08/09/2017
JAMANXIM

Câmara mantém veto que altera limite

A Câmara dos Deputados manteve veto total ao Projeto de Lei de conversão da Medida Provisória 756/16, que alterava os limites do Parque Nacional do Rio Novo e da Floresta Nacional (Flona) do Jamanxim, desmembrando parte de sua área para a criação da Área de Proteção Ambiental (APA) do Jamanxim, todas no Pará. O texto também revertia a ampliação do Parque Nacional de São Joaquim, em Santa Catarina, que havia sido promovida pela Lei 13.273/16. 
 
Para o Poder Executivo, as mudanças propostas alteravam substancialmente o regime de proteção das unidades de conservação, “com potencial de comprometer e fragilizar a preservação ambiental na Amazônia brasileira e no estado de Santa Catarina”. Entretanto, o Governo enviou ao Congresso, após o veto, o Projeto de Lei 8107/17, com as modificações originais propostas para o parque e relacionadas ao conflito agrário resultante da migração na região devido a projetos de asfaltamento da BR-163, às hidrelétricas do rio Tapajós e à mineração ilegal de ouro.
 
No momento está em análise outro veto sobre a área de Jamanxim, proveniente de vetos ao projeto de lei de conversão da Medida Provisória 758/16, que altera os limites do Parque Nacional do Jamanxim e cria a Área de Proteção Ambiental Rio Branco. A matéria foi convertida na Lei 13.452/17.
 
O item vetado alterava a transformação de parte do parque na Área de Proteção Ambiental (APA) Rio Branco, no município de Trairão (PA), no total de cerca de 101.270 hectares.
 
Da mesma forma que na MP 756/17, o governo justifica o veto em razão de a mudança feita pelo Congresso alterar “substancialmente o regime de proteção de área do Parque Nacional, alcançando mais de 100 mil hectares, e com potencial de comprometer e fragilizar a preservação ambiental em uma região sensível da Amazônia brasileira”.

**Conteúdo do conjunto**

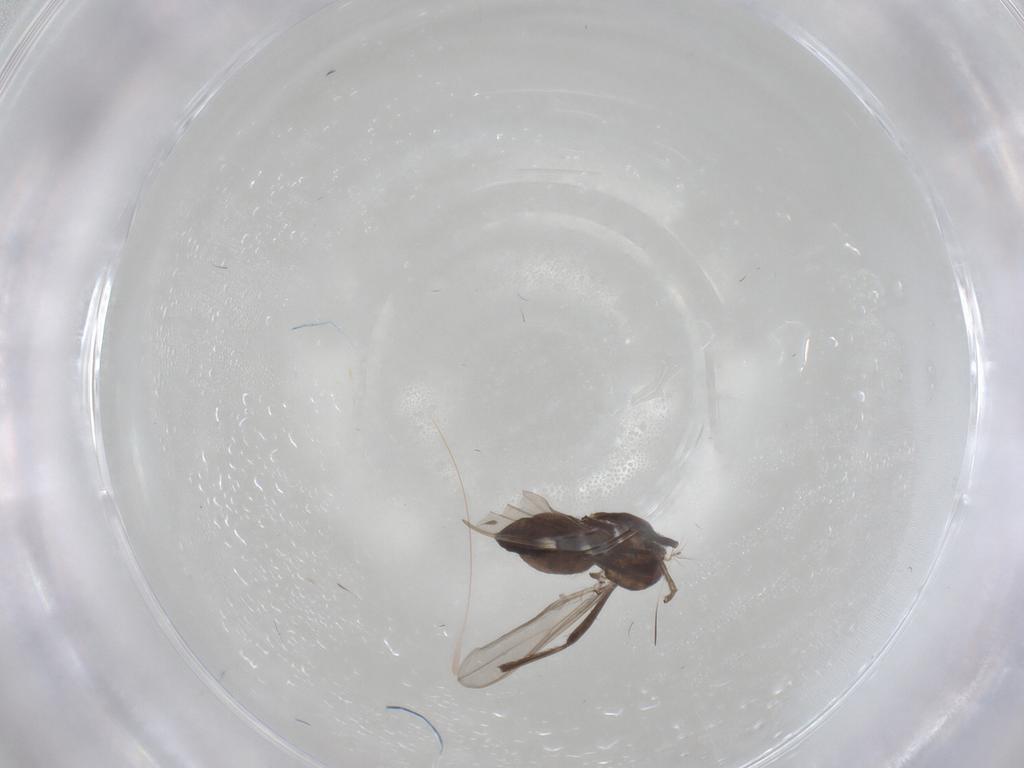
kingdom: Animalia
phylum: Arthropoda
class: Insecta
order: Diptera
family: Chironomidae
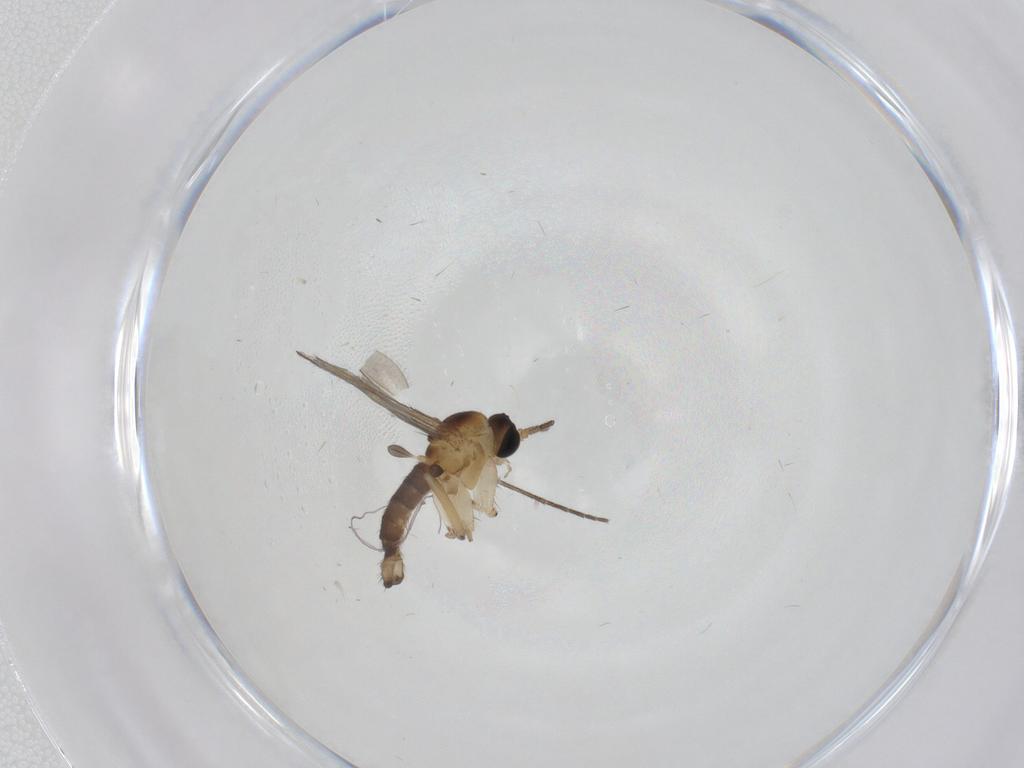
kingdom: Animalia
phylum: Arthropoda
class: Insecta
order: Diptera
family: Sciaridae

**O que fazer**
1. Diga se cada afirmação abaixo está de acordo com a notícia sobre o Jamanxim, respondendo sim ou não e citando literalmente as palavras da notícia que decidem a questão: (a) A Câmara dos Deputados derrubou o veto ao Projeto de Lei de conversão da Medida Provisória 756/16. (b) A ampliação do Parque Nacional de São Joaquim havia sido promovida pela Lei 13.273/16. (c) O Governo enviou o Projeto de Lei 8107/17 ao Congresso antes do veto.
2. Reproduza fielmente o trecho da notícia sobre o Jamanxim que começa nas palavras "A Câmara dos" e termina depois das palavras "pela Lei 13.273/16.".
3. Liste todos os parques nacionais mencionados na notícia sobre o Jamanxim.

**Respostas do exercício**
1.
(a) Não. "A Câmara dos Deputados manteve veto total ao Projeto de Lei de conversão da Medida Provisória 756/16"
(b) Sim. "a ampliação do Parque Nacional de São Joaquim, em Santa Catarina, que havia sido promovida pela Lei 13.273/16"
(c) Não. "o Governo enviou ao Congresso, após o veto, o Projeto de Lei 8107/17"

2.
A Câmara dos Deputados manteve veto total ao Projeto de Lei de conversão da Medida Provisória 756/16, que alterava os limites do Parque Nacional do Rio Novo e da Floresta Nacional (Flona) do Jamanxim, desmembrando parte de sua área para a criação da Área de Proteção Ambiental (APA) do Jamanxim, todas no Pará. O texto também revertia a ampliação do Parque Nacional de São Joaquim, em Santa Catarina, que havia sido promovida pela Lei 13.273/16.

3.
Parque Nacional do Rio Novo
Parque Nacional de São Joaquim
Parque Nacional do Jamanxim